Conventional production of oxygen is preferably carried out through pressure swing adsorption (PSA) or cryogenic air separation (Linde® process). Energy-optimized large-scale plants achieve minimum specific energy consumptions of 0.4 kWhel./m3 SCM O2 (cryogenic) or 0.36 kWhel./m3 SCM O2 (PSA). However, biomass gasification requires only comparatively small amounts of oxygen which are commonly provided through smaller PSA installations. These PSA installations need appreciably more than 1.0 kWhel./m3 SCM O2 and, therefore, as a result of their own electrical power requirement, considerably reduce the economic return to the gasification plant or render it uneconomical. The use of oxygen from tanks or liquid storage tanks entails considerable expenditures for rental and transportation and has therefore also failed to gain popularity up to this point.
An alternative method for the production of oxygen is based on a membrane separation process at high temperatures. Mixed conducting ceramic membranes (MIEC—Mixed Ionic Electronic Conductors) are used for this purpose and enable a highly selective separation of oxygen. The oxygen transport relies on the transporting of oxide ions through the gastight ceramic material and the transporting of electronic charge carriers (electrons or electron holes) taking place simultaneously. Since the 1980s, a great number of ceramic materials have been investigated with respect to oxygen transport and further material characteristics (Sunarso, J., Baumann, S., Serra, J. M., Meulenberg, W. A., Liu, S., Lin, Y. S., Diniz da Costa, J. C.: Mixed ionic-electronic conducting (MIEC) ceramic-based membranes for oxygen separation, J. Membrane Sc. 320 (2008), 13-41).

**Extracted data**
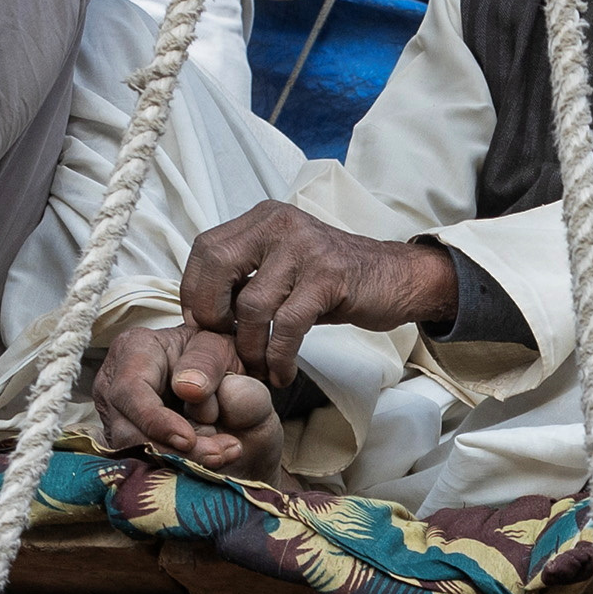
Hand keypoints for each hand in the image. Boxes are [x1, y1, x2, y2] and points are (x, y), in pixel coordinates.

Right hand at [89, 318, 282, 471]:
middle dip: (174, 451)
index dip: (156, 420)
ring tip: (222, 454)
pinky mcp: (128, 445)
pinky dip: (180, 468)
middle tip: (219, 454)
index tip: (189, 439)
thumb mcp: (227, 351)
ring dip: (182, 462)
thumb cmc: (221, 363)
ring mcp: (116, 418)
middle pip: (128, 430)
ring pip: (137, 454)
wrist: (228, 391)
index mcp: (134, 348)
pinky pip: (146, 466)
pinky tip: (212, 460)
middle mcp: (114, 384)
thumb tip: (190, 388)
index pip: (130, 390)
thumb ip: (212, 364)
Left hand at [179, 203, 462, 390]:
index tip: (204, 325)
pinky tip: (282, 373)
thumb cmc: (335, 280)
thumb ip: (247, 276)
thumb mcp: (284, 265)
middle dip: (212, 315)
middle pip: (217, 265)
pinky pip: (287, 326)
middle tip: (224, 346)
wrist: (397, 277)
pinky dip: (280, 357)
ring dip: (250, 347)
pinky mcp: (328, 278)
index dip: (195, 291)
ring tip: (258, 368)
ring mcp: (305, 248)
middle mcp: (279, 224)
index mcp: (263, 219)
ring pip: (252, 304)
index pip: (206, 248)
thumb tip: (201, 312)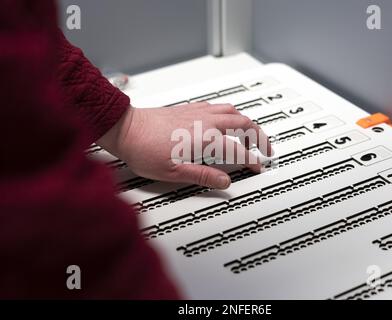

**What you will do**
**A.** Answer these questions from the passage on oxygen production, one line each:
(i) What minimum specific energy consumption do energy-optimized large-scale PSA plants achieve?
(ii) How is the comparatively small amount of oxygen needed for biomass gasification commonly provided?
(iii) Since when have many ceramic materials been studied for oxygen transport?
**B.** Sum up the passage on oxygen production in two sentences.

**Answers given**
**A.**
(i) 0.36 kWhel./m3 SCM O2
(ii) Through smaller PSA installations
(iii) Since the 1980s

**B.** Oxygen is conventionally produced by pressure swing adsorption or cryogenic air separation, but the smaller PSA installations commonly used for biomass gasification need appreciably more than 1.0 kWhel./m3 SCM O2 and considerably reduce the plant's economic return, while oxygen from tanks entails considerable rental and transportation costs. An alternative is membrane separation at high temperatures with mixed conducting ceramic membranes, which enable highly selective oxygen separation by moving oxide ions and electronic charge carriers through gastight ceramic material at the same time.